El más dulce recuerdo de mi vida

Especial para En Rojo

 Se metió la familia entera en la Montero de mi tío para irnos de paseo. Yo era la pequeña, así que me mandaron al baúl–de todas formas eso era lo que yo quería. Ya no necesitaba que mis primas me acompañaran como antes, recién había cumplido diez años y me habían regalado ese Walkman Sony multicolor. Mi mamá, mis tíos y mis primas quedaban tan lejos que no podrían saber lo que yo andaba sintiendo ni aunque me pusiera a cantar. Anduvimos todo el viaje sumidas en ello, Selena, yo, y nuestro amor.

 Rebobiné Amor prohibido tantas veces, buscando aquello que sólo se puede encontrar repitiendo las letras hasta quemarlas. Era una niña, a esas canciones aún no podía corresponderles ninguna experiencia. Pero lo mismo podría decirse al revés: ¿Cómo iba a tener experiencias si no me sabía de antemano sus canciones? En estos días seguramente no soy la única que anda rememorando aquella duda existencial. Seguramente no sería la única a quien una cámara furtiva, en la cocina o la ducha, captaría cantando sin tapujos las rancheras y las cumbias de Selena. Yo por lo menos ando en esas, imitando su voz con los labios entornados, bailando como si de verdad la vida me hubiera dado sus caderas, qué más da. Y aunque nadie sea testigo, yo digo que me sé de memoria todas las canciones. Porque nadie creerá que las líricas que dieron forma al corazón de una niña podrán olvidarse un día.

 Aquel día de 1995 en la Montero de mi tío, con los audífonos puestos yo pensaba en mi noviecito de la elemental. Cierto que en nuestro amor imberbe habíamos experimentado apenas algún drama menor, pero ello no me impedía proyectar sobre nuestra historia las dulces lágrimas del despecho o el deseo avivado por los obstáculos. Aquello era, sin embargo, la infancia; las ganas de sentir eso de lo que hablaban las canciones, apenas una sospecha insistente que venía desde quién sabe dónde. No entendería de verdad la quemazón hasta tres años después, cuando vi por primera vez a aquel vecino.

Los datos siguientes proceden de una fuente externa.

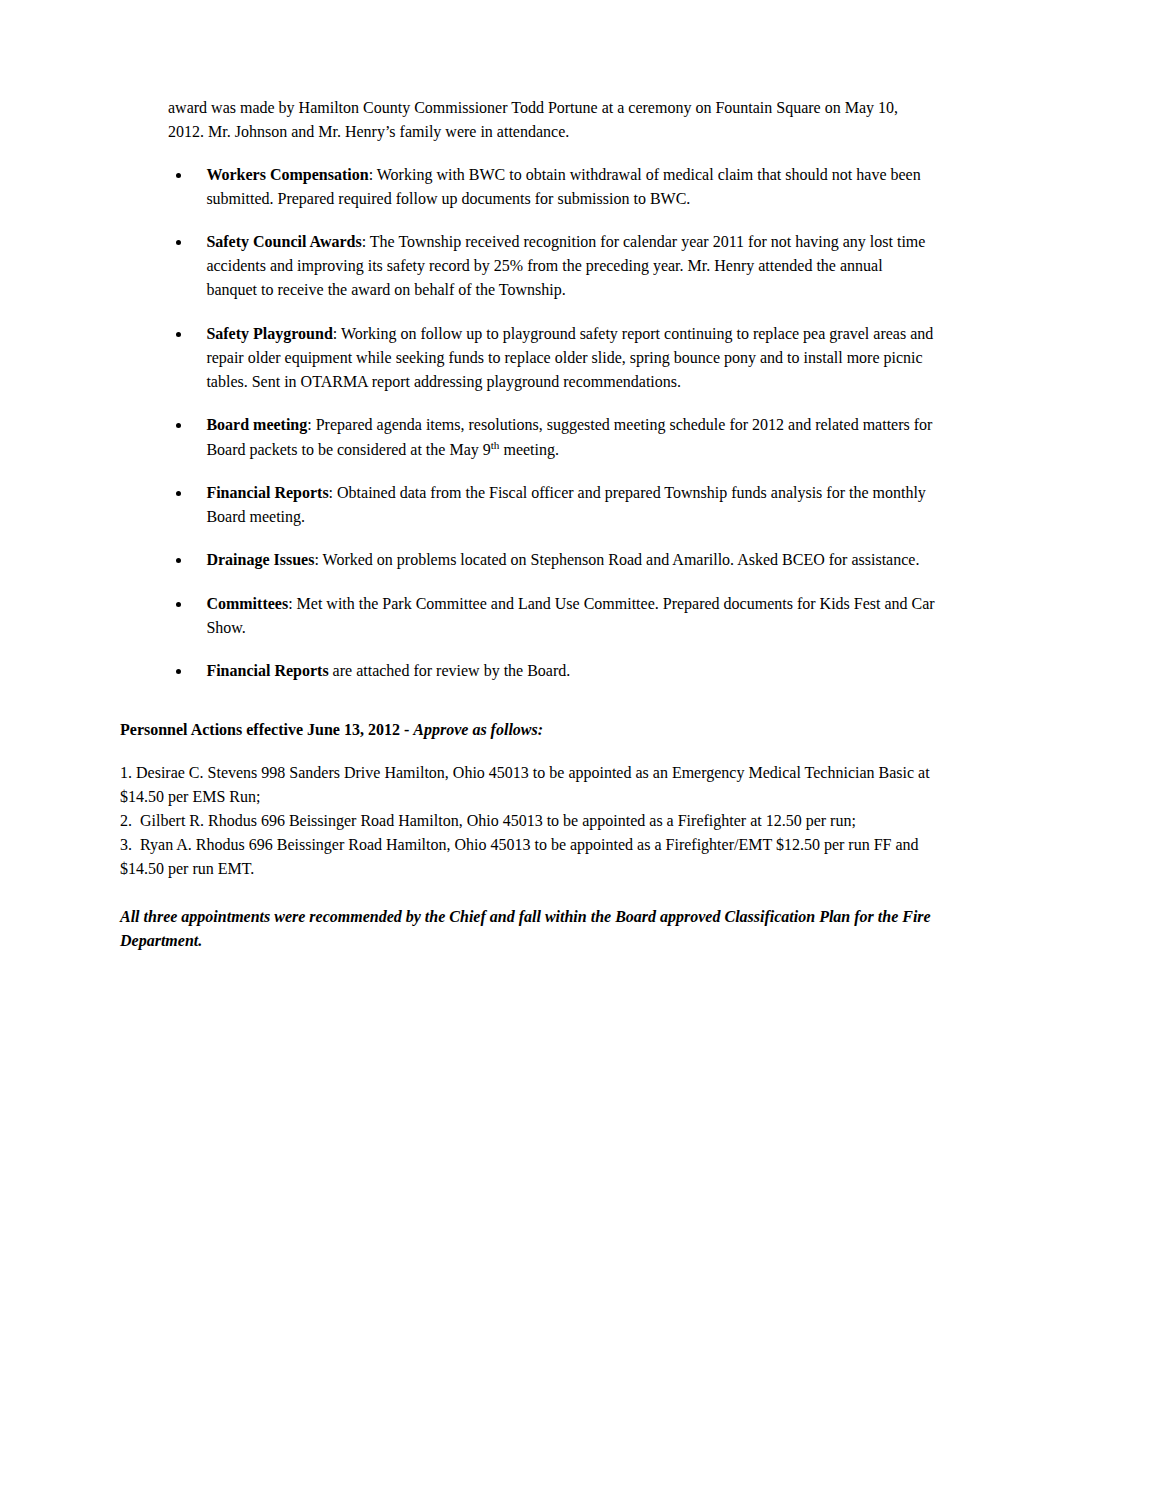award was made by Hamilton County Commissioner Todd Portune at a ceremony on Fountain Square on May 10, 2012. Mr. Johnson and Mr. Henry’s family were in attendance.
Workers Compensation: Working with BWC to obtain withdrawal of medical claim that should not have been submitted. Prepared required follow up documents for submission to BWC.
Safety Council Awards: The Township received recognition for calendar year 2011 for not having any lost time accidents and improving its safety record by 25% from the preceding year. Mr. Henry attended the annual banquet to receive the award on behalf of the Township.
Safety Playground: Working on follow up to playground safety report continuing to replace pea gravel areas and repair older equipment while seeking funds to replace older slide, spring bounce pony and to install more picnic tables. Sent in OTARMA report addressing playground recommendations.
Board meeting: Prepared agenda items, resolutions, suggested meeting schedule for 2012 and related matters for Board packets to be considered at the May 9th meeting.
Financial Reports: Obtained data from the Fiscal officer and prepared Township funds analysis for the monthly Board meeting.
Drainage Issues: Worked on problems located on Stephenson Road and Amarillo. Asked BCEO for assistance.
Committees: Met with the Park Committee and Land Use Committee. Prepared documents for Kids Fest and Car Show.
Financial Reports are attached for review by the Board.
Personnel Actions effective June 13, 2012 - Approve as follows:
1. Desirae C. Stevens 998 Sanders Drive Hamilton, Ohio 45013 to be appointed as an Emergency Medical Technician Basic at $14.50 per EMS Run;
2. Gilbert R. Rhodus 696 Beissinger Road Hamilton, Ohio 45013 to be appointed as a Firefighter at 12.50 per run;
3. Ryan A. Rhodus 696 Beissinger Road Hamilton, Ohio 45013 to be appointed as a Firefighter/EMT $12.50 per run FF and $14.50 per run EMT.
All three appointments were recommended by the Chief and fall within the Board approved Classification Plan for the Fire Department.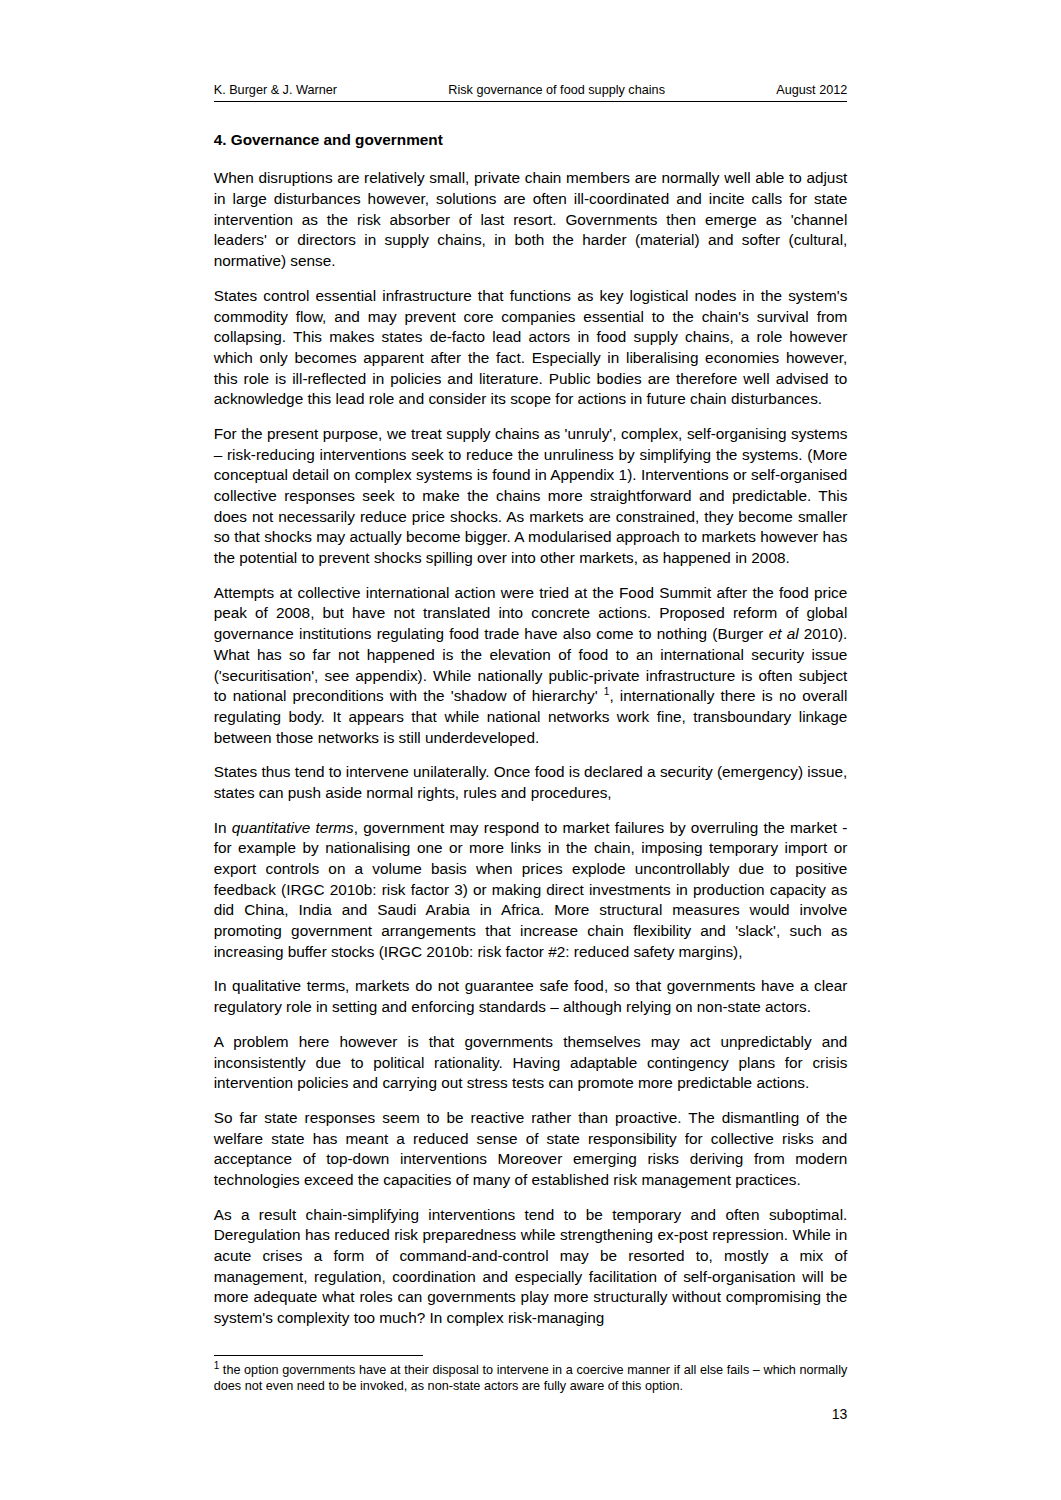K. Burger & J. Warner
Risk governance of food supply chains
August 2012
4. Governance and government
When disruptions are relatively small, private chain members are normally well able to adjust in large disturbances however, solutions are often ill-coordinated and incite calls for state intervention as the risk absorber of last resort. Governments then emerge as 'channel leaders' or directors in supply chains, in both the harder (material) and softer (cultural, normative) sense.
States control essential infrastructure that functions as key logistical nodes in the system's commodity flow, and may prevent core companies essential to the chain's survival from collapsing. This makes states de-facto lead actors in food supply chains, a role however which only becomes apparent after the fact. Especially in liberalising economies however, this role is ill-reflected in policies and literature. Public bodies are therefore well advised to acknowledge this lead role and consider its scope for actions in future chain disturbances.
For the present purpose, we treat supply chains as 'unruly', complex, self-organising systems – risk-reducing interventions seek to reduce the unruliness by simplifying the systems. (More conceptual detail on complex systems is found in Appendix 1). Interventions or self-organised collective responses seek to make the chains more straightforward and predictable. This does not necessarily reduce price shocks. As markets are constrained, they become smaller so that shocks may actually become bigger. A modularised approach to markets however has the potential to prevent shocks spilling over into other markets, as happened in 2008.
Attempts at collective international action were tried at the Food Summit after the food price peak of 2008, but have not translated into concrete actions. Proposed reform of global governance institutions regulating food trade have also come to nothing (Burger et al 2010). What has so far not happened is the elevation of food to an international security issue ('securitisation', see appendix). While nationally public-private infrastructure is often subject to national preconditions with the 'shadow of hierarchy' 1, internationally there is no overall regulating body. It appears that while national networks work fine, transboundary linkage between those networks is still underdeveloped.
States thus tend to intervene unilaterally. Once food is declared a security (emergency) issue, states can push aside normal rights, rules and procedures,
In quantitative terms, government may respond to market failures by overruling the market - for example by nationalising one or more links in the chain, imposing temporary import or export controls on a volume basis when prices explode uncontrollably due to positive feedback (IRGC 2010b: risk factor 3) or making direct investments in production capacity as did China, India and Saudi Arabia in Africa. More structural measures would involve promoting government arrangements that increase chain flexibility and 'slack', such as increasing buffer stocks (IRGC 2010b: risk factor #2: reduced safety margins),
In qualitative terms, markets do not guarantee safe food, so that governments have a clear regulatory role in setting and enforcing standards – although relying on non-state actors.
A problem here however is that governments themselves may act unpredictably and inconsistently due to political rationality. Having adaptable contingency plans for crisis intervention policies and carrying out stress tests can promote more predictable actions.
So far state responses seem to be reactive rather than proactive. The dismantling of the welfare state has meant a reduced sense of state responsibility for collective risks and acceptance of top-down interventions Moreover emerging risks deriving from modern technologies exceed the capacities of many of established risk management practices.
As a result chain-simplifying interventions tend to be temporary and often suboptimal. Deregulation has reduced risk preparedness while strengthening ex-post repression. While in acute crises a form of command-and-control may be resorted to, mostly a mix of management, regulation, coordination and especially facilitation of self-organisation will be more adequate what roles can governments play more structurally without compromising the system's complexity too much? In complex risk-managing
1 the option governments have at their disposal to intervene in a coercive manner if all else fails – which normally does not even need to be invoked, as non-state actors are fully aware of this option.
13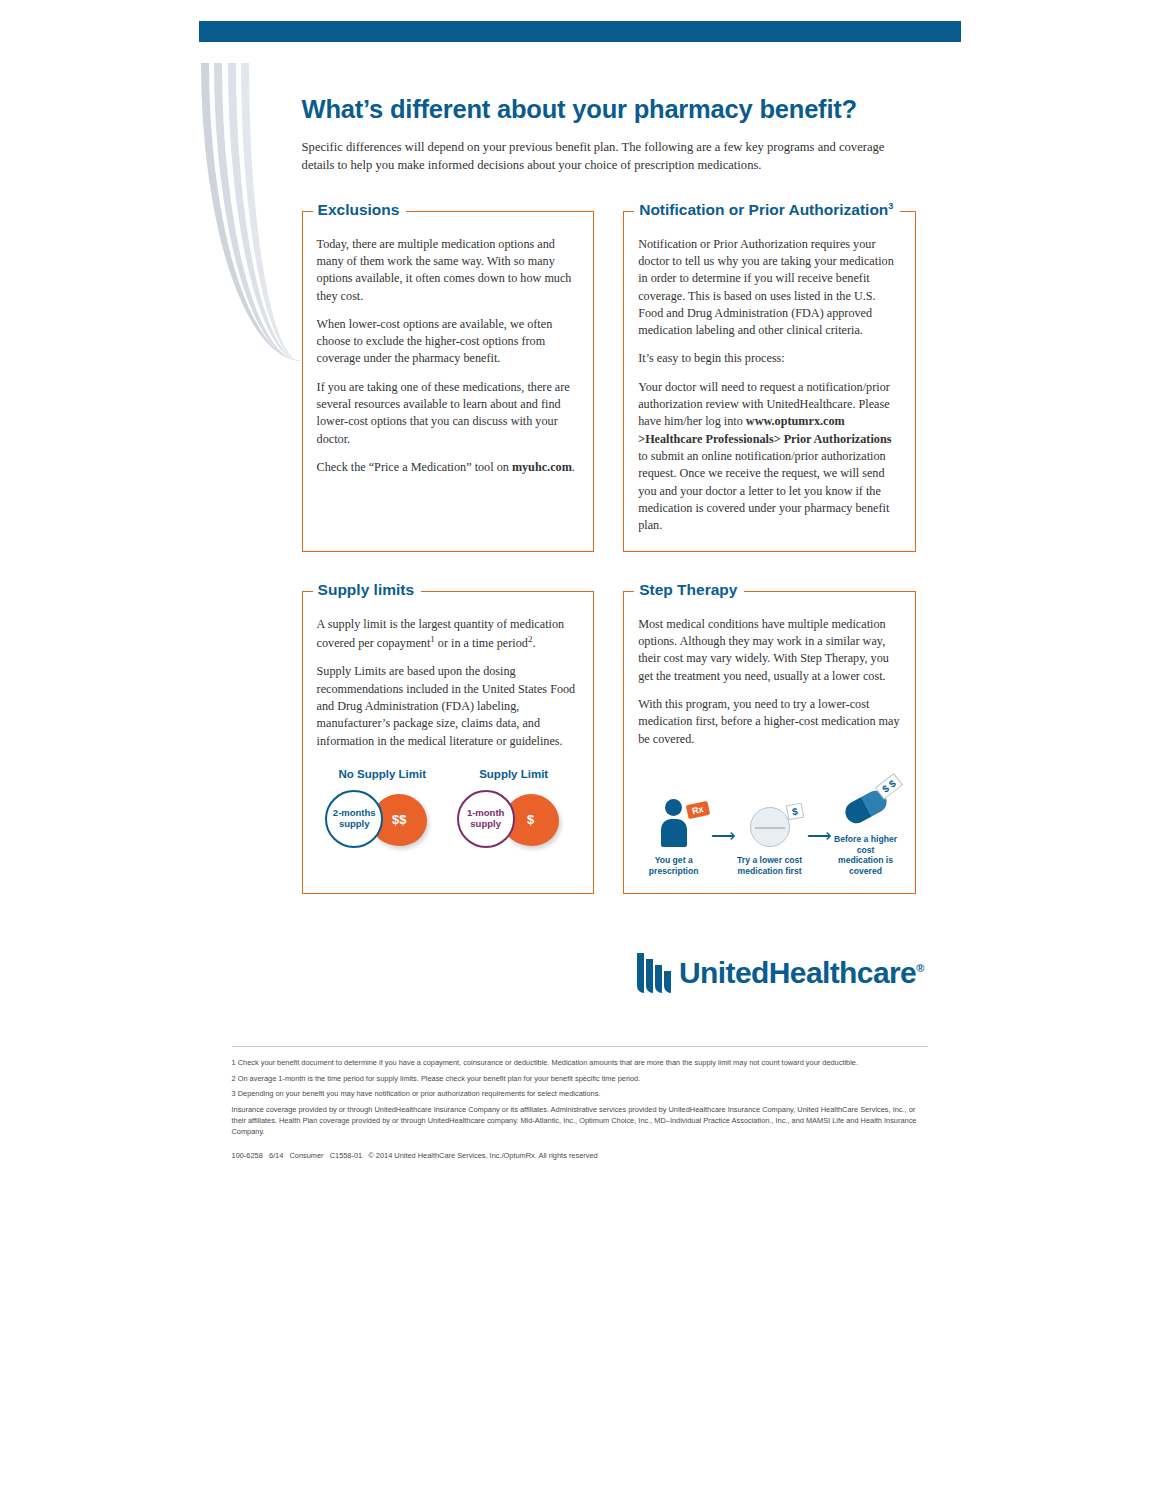What’s different about your pharmacy benefit?
Specific differences will depend on your previous benefit plan. The following are a few key programs and coverage details to help you make informed decisions about your choice of prescription medications.
Exclusions
Today, there are multiple medication options and many of them work the same way. With so many options available, it often comes down to how much they cost.
When lower-cost options are available, we often choose to exclude the higher-cost options from coverage under the pharmacy benefit.
If you are taking one of these medications, there are several resources available to learn about and find lower-cost options that you can discuss with your doctor.
Check the “Price a Medication” tool on myuhc.com.
Notification or Prior Authorization3
Notification or Prior Authorization requires your doctor to tell us why you are taking your medication in order to determine if you will receive benefit coverage. This is based on uses listed in the U.S. Food and Drug Administration (FDA) approved medication labeling and other clinical criteria.
It’s easy to begin this process:
Your doctor will need to request a notification/prior authorization review with UnitedHealthcare. Please have him/her log into www.optumrx.com >Healthcare Professionals> Prior Authorizations to submit an online notification/prior authorization request. Once we receive the request, we will send you and your doctor a letter to let you know if the medication is covered under your pharmacy benefit plan.
Supply limits
A supply limit is the largest quantity of medication covered per copayment1 or in a time period2.
Supply Limits are based upon the dosing recommendations included in the United States Food and Drug Administration (FDA) labeling, manufacturer’s package size, claims data, and information in the medical literature or guidelines.
No Supply Limit
2-months
supply
$$
Supply Limit
1-month
supply
$
Step Therapy
Most medical conditions have multiple medication options. Although they may work in a similar way, their cost may vary widely. With Step Therapy, you get the treatment you need, usually at a lower cost.
With this program, you need to try a lower-cost medication first, before a higher-cost medication may be covered.
Rx
You get a
prescription
⟶
$
Try a lower cost
medication first
⟶
$ $
Before a higher cost
medication is covered
UnitedHealthcare®
1 Check your benefit document to determine if you have a copayment, coinsurance or deductible. Medication amounts that are more than the supply limit may not count toward your deductible.
2 On average 1-month is the time period for supply limits. Please check your benefit plan for your benefit specific time period.
3 Depending on your benefit you may have notification or prior authorization requirements for select medications.
Insurance coverage provided by or through UnitedHealthcare Insurance Company or its affiliates. Administrative services provided by UnitedHealthcare Insurance Company, United HealthCare Services, Inc., or their affiliates. Health Plan coverage provided by or through UnitedHealthcare company. Mid-Atlantic, Inc., Optimum Choice, Inc., MD–Individual Practice Association., Inc., and MAMSI Life and Health Insurance Company.
100-6258 6/14 Consumer C1558-01 © 2014 United HealthCare Services, Inc./OptumRx. All rights reserved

 Era un amor imposible: yo estaba en octavo grado, él en cuarto año. La sociedad lo prohibiría. Pero no seré yo quien ponga en duda el poder de la tecno cumbia. Es cierto que para entonces ya me había hecho con un Discman y con el CD de los Barrio Boyzz, en el que cantaban junto a Selena “Donde quiera que estés”. Poco importó. Fue “El chico del apartamento 512” la canción que me hizo compañía durante el año en que soñé despierta con que ese vecino se enamoraría de mí.

 Sucedió en una conversación a la medianoche por ICQ. Yo tendría que haberme ido a dormir ya hacía rato, pero allí estaba, sentada frente a mi Compaq Presario con el corazón puesto a saltar. Él tecleó sólo dos letras: “TA”. Yo, todavía más que el misterio disfruté pedirle que me lo deletreara: “¿Te admiro?”, pregunté para azuzarlo. Pero el juego que se termina pronto es aburrido, así que cerré el chat antes de que llegara a escribir su respuesta. Habré estado el día entero en el colegio haciendo corazoncitos en las libretas, por momentos segura de que me amaba, por momentos sufriendo porque seguramente no. Por la tarde al regresar a casa, leí finalmente su mensaje, con el bidi bidi bom boma todo volúmen en las venas…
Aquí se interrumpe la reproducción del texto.